§ **ASSIGNMENT**
Your copy of the data should match it exactly, except that the pictures are gone.

§ **Records from a collection**
+++
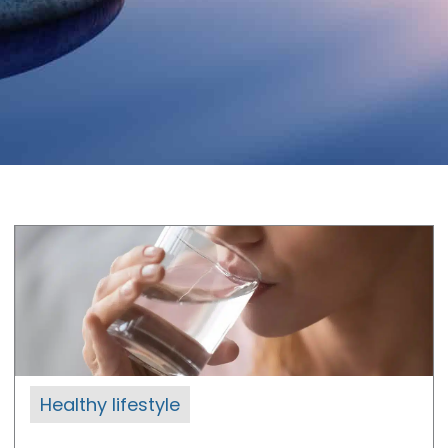
Healthy lifestyle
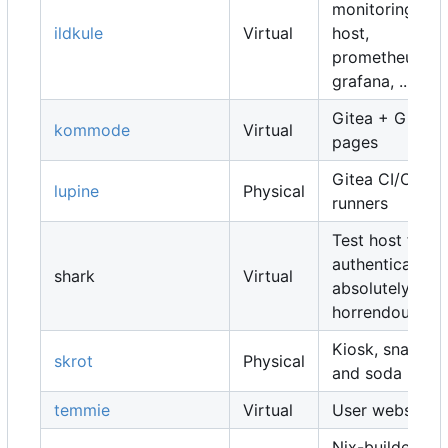
monitoring
ildkule
Virtual
host,
prometheus,
grafana, ...
Gitea + Gitea
kommode
Virtual
pages
Gitea CI/CD
lupine
Physical
runners
Test host for
authentication,
shark
Virtual
absolutely
horrendous
Kiosk, snacks
skrot
Physical
and soda
temmie
Virtual
User websites
Nix-builders,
+++
§ **RESPONSE FOR THIS EXERCISE**
Healthy lifestyle
monitoring
ildkule
Virtual
host,
prometheus,
grafana, ...
Gitea + Gitea
kommode
Virtual
pages
Gitea CI/CD
lupine
Physical
runners
Test host for
authentication,
shark
Virtual
absolutely
horrendous
Kiosk, snacks
skrot
Physical
and soda
temmie
Virtual
User websites
Nix-builders,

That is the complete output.